Stored items
*** Begin section ***

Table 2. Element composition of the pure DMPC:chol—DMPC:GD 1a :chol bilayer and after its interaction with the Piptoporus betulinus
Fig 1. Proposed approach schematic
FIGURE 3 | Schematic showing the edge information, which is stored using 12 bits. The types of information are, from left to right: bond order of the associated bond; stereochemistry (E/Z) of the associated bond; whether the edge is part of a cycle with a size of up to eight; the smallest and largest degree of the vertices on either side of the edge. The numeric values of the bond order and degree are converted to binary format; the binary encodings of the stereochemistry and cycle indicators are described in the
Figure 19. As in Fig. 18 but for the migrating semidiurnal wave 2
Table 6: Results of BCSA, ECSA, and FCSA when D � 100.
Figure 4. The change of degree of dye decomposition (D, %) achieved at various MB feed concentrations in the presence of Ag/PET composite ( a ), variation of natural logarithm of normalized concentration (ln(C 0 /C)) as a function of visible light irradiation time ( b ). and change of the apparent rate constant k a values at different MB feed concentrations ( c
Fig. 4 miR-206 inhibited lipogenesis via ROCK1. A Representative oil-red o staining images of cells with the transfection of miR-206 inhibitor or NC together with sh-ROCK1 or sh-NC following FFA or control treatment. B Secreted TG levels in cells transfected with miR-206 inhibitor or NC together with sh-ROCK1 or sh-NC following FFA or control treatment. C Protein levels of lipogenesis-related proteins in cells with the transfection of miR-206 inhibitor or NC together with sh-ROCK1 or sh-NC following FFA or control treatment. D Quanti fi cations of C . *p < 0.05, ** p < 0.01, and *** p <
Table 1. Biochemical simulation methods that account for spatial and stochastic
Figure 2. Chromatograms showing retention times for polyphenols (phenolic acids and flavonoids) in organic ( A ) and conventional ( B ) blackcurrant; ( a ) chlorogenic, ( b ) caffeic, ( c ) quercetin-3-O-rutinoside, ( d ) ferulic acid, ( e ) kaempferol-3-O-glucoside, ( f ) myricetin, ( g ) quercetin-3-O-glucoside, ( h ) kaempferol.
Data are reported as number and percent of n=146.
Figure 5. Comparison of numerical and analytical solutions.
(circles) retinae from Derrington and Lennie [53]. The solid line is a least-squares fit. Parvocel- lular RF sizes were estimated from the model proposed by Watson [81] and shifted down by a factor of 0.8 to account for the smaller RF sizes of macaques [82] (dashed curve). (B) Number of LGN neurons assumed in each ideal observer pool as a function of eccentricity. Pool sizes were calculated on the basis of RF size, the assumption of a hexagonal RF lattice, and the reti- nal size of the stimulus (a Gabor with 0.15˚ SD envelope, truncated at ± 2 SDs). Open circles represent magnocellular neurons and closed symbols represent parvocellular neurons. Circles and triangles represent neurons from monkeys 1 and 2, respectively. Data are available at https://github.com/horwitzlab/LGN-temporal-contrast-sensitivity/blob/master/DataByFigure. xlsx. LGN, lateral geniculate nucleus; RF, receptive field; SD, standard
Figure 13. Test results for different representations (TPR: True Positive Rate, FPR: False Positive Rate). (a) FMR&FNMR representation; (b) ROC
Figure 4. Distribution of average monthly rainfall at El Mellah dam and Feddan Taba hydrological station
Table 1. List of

*** End section ***

Work task — Only a number is wanted. How many lines of the entries above carry "Table"?

Response below — 4